Calling BS on excuses for getting hosed at the pump

Mar 22, 2018 | 5:00 AM

MUST BE SPRING — gas prices are about to go up again.

There are all kinds of excuses whenever it happens — refineries shutting down for maintenance, fluctuations in supply and demand, more cars on the road. One year, it was blamed on the Ukraine.

An expert predicts a litre of regular will soon cost around $1.60 down at the Coast. With the difference in taxes, that would mean something like $1.30 in the Interior, and that’s nowhere near a record — we’ve edged into the 1.40s at times.

If I could actually predict what’s going to happen at the pump with any certainty, I might hang out a shingle and charge for it.

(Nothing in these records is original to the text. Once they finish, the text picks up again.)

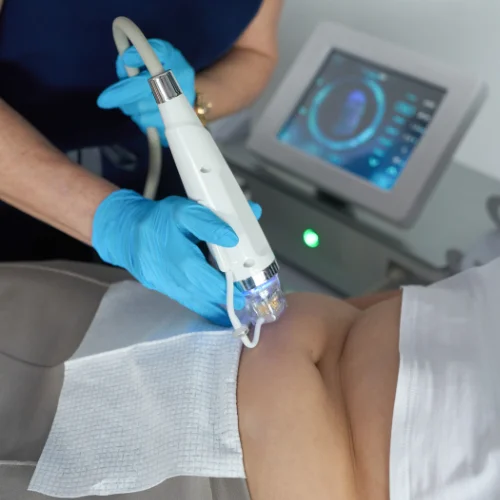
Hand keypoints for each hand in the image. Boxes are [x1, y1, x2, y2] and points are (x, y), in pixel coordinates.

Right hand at [92, 190, 262, 325]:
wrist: (124, 232)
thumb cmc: (157, 220)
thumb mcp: (183, 210)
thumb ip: (209, 222)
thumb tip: (232, 237)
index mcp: (181, 261)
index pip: (211, 283)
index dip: (230, 292)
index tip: (246, 297)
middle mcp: (174, 280)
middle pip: (206, 299)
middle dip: (227, 305)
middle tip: (247, 309)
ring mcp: (167, 288)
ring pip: (196, 305)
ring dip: (216, 311)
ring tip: (236, 317)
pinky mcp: (164, 290)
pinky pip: (188, 302)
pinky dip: (203, 307)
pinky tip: (217, 310)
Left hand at [97, 39, 195, 146]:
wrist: (197, 95)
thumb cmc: (177, 70)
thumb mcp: (165, 51)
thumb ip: (144, 51)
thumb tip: (127, 59)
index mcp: (167, 82)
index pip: (137, 89)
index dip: (120, 93)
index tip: (103, 101)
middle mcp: (167, 104)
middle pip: (134, 106)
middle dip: (127, 99)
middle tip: (129, 91)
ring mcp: (167, 122)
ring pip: (138, 118)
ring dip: (134, 109)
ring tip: (141, 99)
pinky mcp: (166, 133)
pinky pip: (145, 127)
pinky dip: (142, 118)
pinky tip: (148, 110)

One thing we know about around here is wild fluctuations. One day it’s $1.07.9 a litre, the next day it hits $1.20.9, and nobody has an explanation.

Supposedly, distance explains variations from one place to another. Kamloops is generally a few cents cheaper than Vernon, for example, but I have yet to figure out why Falkland should be less than Kamloops on some days.

Prince George residents, by the way, were paying 11 cents less than we were yesterday. Figure that one out.

And why is it that as soon as the snow melts, gas prices take off? Why is it that refineries suddenly have a need to send gas prices skyward when we hit the Victoria Day long weekend? Or, it seems, any other long weekend?

None of it makes sense to me. No matter how much gas is available, and no matter what the prices, we still drive as much from one day to the next. And I can’t remember the last time local stations ran out of gas.

Some experts say the Trans Mountain pipeline will lower gas prices, others say no. I side with the latter — I doubt Kinder Morgan is spending billions on a pipeline so it can give us cheaper gas.

No matter what, we’re going to keep getting hosed at the pump.

I’m Mel Rothenburger, the Armchair Mayor.